In another office at the FBI Headquarters at 935 Pennsylvania Avenue, a friend of Scott Roarke’s scrolled through his afternoon e-mail. Like everyone one else in cyber space, he plowed through seemingly endless butt-covering correspondences and reviewed the few, but pertinent communications. One was from the Idaho State Police. They’d located Alfred Nunes at a Sun Valley trailer park. The retired lawyer had pre-paid the week and in a few days he and his wife were scheduled to head on to California. The officer learned the information very matter-of-factly while strolling through the park. The e-mail explained that Nunes was extremely chatty. The policeman’s simple questions raised no concerns and the correspondence ended with the notation, “Awaiting further instructions.”
Shannon Davis couldn’t reach Roarke immediately. So he left him a message. “Found your man. Call me. Davis.”
An hour later, Roarke retrieved his messages from Boston. He phoned his friend back.
“Yeah, got it. Sorry it took so long,” the young FBI agent said. “You only have four days unless you want me to have him detained.”
“Probably no reason to do that. I can talk to him on the phone first. Then I’ll see. Have that Idaho trooper pass along my number. Right away.”
Dr. George Powder explained he was a retired professor of history and law. He’d taught ethics in ancient civilizations for some thirty-seven years at the University of Rochester and spent his five sabbaticals digging for ruins on the Greek island of Santorini.
The gray and weathered Powder walked with a slight limp. He appeared every bit the 73 years printed on his nearly expired New York State driver’s license. He was mildly arthritic and ached a bit. But he wouldn’t give up his fishing.

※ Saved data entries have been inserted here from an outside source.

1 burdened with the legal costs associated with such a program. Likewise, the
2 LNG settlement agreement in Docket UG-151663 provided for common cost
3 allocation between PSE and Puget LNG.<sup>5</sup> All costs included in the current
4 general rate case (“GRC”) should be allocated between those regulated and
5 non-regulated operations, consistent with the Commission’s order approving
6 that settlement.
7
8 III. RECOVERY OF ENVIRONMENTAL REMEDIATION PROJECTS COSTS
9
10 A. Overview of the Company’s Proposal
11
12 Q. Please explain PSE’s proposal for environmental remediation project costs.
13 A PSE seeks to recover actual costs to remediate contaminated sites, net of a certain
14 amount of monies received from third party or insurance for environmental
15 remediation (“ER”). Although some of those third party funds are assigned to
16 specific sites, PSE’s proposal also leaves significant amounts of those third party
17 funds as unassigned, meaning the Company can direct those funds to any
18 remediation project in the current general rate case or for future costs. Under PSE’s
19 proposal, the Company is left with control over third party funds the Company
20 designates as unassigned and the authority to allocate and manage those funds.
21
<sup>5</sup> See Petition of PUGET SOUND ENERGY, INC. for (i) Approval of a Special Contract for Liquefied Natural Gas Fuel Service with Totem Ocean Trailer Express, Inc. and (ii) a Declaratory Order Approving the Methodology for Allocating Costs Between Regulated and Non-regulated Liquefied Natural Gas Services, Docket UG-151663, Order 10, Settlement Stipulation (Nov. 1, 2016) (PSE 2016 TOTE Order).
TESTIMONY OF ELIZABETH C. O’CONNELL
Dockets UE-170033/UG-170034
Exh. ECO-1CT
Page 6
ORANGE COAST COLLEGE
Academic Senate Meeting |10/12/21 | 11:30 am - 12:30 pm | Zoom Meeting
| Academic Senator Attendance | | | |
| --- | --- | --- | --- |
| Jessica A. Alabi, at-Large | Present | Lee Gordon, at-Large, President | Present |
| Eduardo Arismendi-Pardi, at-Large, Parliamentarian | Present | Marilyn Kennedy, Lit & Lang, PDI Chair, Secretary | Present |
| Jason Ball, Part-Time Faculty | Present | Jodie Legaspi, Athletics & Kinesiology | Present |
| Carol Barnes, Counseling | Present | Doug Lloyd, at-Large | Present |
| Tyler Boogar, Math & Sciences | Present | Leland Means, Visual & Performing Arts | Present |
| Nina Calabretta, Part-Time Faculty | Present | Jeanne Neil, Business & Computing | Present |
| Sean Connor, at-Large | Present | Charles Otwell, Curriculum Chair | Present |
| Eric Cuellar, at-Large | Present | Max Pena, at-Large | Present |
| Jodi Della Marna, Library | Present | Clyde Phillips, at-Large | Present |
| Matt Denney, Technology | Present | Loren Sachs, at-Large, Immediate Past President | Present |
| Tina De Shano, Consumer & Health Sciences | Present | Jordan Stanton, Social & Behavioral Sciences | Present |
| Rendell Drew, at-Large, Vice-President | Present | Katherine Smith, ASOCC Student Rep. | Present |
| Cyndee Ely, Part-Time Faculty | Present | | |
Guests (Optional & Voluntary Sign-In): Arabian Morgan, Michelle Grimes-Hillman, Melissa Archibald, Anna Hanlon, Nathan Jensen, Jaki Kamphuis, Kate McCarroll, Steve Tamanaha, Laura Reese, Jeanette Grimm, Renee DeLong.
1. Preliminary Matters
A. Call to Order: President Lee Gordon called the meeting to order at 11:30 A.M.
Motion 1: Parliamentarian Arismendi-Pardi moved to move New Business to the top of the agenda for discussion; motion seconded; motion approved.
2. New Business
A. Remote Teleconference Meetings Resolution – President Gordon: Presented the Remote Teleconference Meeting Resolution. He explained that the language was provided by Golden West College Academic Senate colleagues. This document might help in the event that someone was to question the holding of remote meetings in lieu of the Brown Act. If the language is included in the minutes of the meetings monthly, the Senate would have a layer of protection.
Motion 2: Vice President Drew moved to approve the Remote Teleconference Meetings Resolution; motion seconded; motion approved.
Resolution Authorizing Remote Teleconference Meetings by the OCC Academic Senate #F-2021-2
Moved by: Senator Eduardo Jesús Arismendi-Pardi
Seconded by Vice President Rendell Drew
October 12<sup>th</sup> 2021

Powder cast for steelhead or whatever was biting today, and struck up a friendly chat with the other man working the Little Wood River.

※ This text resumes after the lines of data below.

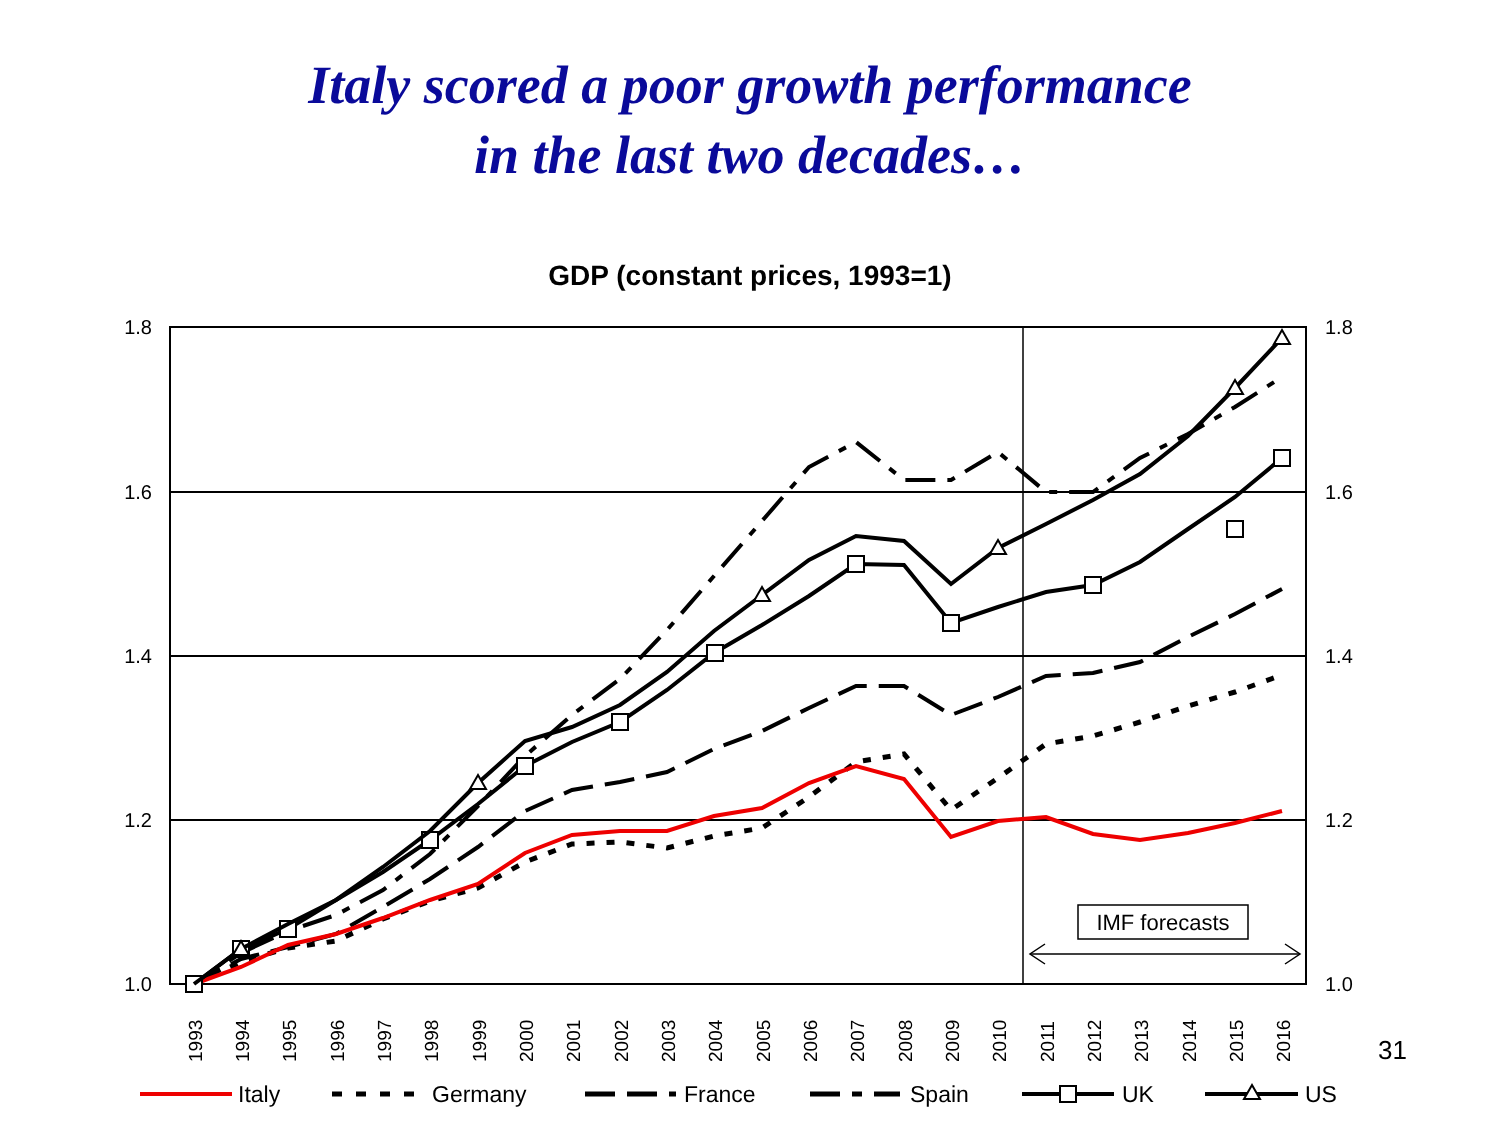Italy scored a poor growth performance
in the last two decades…
GDP (constant prices, 1993=1)
1.8
1.6
1.4
1.2
1.0
1.8
1.6
1.4
1.2
1.0
IMF forecasts
1993
1994
1995
1996
1997
1998
1999
2000
2001
2002
2003
2004
2005
2006
2007
2008
2009
2010
2011
2012
2013
2014
2015
2016
Italy
Germany
France
Spain
UK
US
31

Alfred Nunes met him by coincidence shortly after he settled into his comfortable spot knee high in the water. It was about fifteen minutes up from his campsite, just beyond where the waters of Silver Creek flowed into Little Wood.

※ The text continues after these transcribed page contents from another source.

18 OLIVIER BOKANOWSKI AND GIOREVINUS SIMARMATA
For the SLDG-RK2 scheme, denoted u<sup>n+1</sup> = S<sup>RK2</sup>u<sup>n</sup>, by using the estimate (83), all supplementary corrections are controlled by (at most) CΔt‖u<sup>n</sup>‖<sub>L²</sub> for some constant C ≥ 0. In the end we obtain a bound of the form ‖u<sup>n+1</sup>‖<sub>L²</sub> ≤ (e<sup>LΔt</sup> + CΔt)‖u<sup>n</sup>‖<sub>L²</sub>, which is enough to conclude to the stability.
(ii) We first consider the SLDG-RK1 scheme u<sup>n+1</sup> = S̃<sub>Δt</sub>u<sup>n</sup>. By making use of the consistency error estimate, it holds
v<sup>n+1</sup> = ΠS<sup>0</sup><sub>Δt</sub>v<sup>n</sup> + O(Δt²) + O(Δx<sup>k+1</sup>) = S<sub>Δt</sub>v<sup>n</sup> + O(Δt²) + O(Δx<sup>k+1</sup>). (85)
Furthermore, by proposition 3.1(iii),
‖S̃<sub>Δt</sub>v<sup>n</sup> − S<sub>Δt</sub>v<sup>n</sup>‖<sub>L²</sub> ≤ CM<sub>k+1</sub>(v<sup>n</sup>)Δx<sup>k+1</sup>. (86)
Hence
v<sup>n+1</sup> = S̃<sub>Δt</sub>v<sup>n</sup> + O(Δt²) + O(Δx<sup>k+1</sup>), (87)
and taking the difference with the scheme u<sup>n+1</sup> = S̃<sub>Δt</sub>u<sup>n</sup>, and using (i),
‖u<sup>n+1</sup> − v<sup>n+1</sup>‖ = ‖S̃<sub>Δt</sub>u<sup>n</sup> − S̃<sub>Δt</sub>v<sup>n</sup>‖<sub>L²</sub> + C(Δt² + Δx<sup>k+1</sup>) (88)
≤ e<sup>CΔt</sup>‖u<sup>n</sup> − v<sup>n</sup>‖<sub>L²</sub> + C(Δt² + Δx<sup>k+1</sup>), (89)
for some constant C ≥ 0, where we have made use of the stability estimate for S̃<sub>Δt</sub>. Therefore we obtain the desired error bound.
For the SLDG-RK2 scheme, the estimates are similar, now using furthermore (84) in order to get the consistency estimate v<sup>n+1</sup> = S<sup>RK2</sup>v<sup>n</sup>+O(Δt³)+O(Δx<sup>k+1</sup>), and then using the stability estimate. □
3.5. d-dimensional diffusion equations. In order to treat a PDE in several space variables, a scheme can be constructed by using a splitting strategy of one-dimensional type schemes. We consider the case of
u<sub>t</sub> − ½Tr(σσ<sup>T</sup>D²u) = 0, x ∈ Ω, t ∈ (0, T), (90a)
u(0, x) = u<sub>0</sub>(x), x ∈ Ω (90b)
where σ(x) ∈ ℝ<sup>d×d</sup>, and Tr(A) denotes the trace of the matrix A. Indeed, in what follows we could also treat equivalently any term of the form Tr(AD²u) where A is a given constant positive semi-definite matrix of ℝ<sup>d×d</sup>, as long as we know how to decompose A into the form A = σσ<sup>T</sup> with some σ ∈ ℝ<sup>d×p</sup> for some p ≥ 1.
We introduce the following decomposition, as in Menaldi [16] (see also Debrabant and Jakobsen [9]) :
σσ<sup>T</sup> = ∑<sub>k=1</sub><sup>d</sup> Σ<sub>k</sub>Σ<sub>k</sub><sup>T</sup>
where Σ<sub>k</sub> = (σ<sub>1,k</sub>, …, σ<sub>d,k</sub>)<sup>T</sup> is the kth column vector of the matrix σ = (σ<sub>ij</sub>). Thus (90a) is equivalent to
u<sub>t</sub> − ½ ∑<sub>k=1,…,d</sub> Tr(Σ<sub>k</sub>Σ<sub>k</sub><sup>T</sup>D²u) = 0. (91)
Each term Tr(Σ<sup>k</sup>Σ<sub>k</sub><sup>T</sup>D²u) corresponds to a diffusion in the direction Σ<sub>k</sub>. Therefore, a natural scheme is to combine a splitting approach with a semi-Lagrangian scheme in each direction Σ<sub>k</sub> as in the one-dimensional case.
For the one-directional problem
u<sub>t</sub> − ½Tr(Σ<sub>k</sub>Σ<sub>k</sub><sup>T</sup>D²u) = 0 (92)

Nunes wore a red-checkered cotton shirt, shorts and fishing cap with lure dangling on hooks. He sported a closely trimmed white beard that matched the bushy chest hairs pushing over the top of his shirt. His red cheeks and thin, but tall body partially gave him away. The way he pronounced his “r’s” reinforced beyond any doubt that he was a tried and true Yankee.
Nunes wasn’t a particularly good fisherman, so there was little worry of ever dealing with a fish. He was simply out there for relaxation. Anyway, the possibility of getting lost in talk with his newly found companion instantly appealed to him. That’s what they did. They talked for hours, forgetting the fish that weren’t biting, exchanging stories about classic legal cases and the impact they had on societies throughout the ages.
Powder spoke of the ancient Greeks and their laws, written in blood, not ink. Nunes brought it more up to date with his perspective on Leopold & Loeb, whether the evidence was strong enough to truly convict the Rosenbergs of espionage, and the way Judge Ito presided over the O.J. Simpson trial. Nunes couldn’t remember having a more stimulating discussion.
The towering mountains, vast forests and crisp air made Nunes feel more alive than he had in years. They were debating complex issues in the largest expanse of wilderness left in the continental United States.
Powder challenged Nunes. He made him think. He questioned legal fundamentals he had abidingly followed his whole life. “Why hadn’t they met earlier?” Nunes complained as they retried the great cases of the Old World and brought evidence of the last 100 years up for appeal. It was immensely stimulating.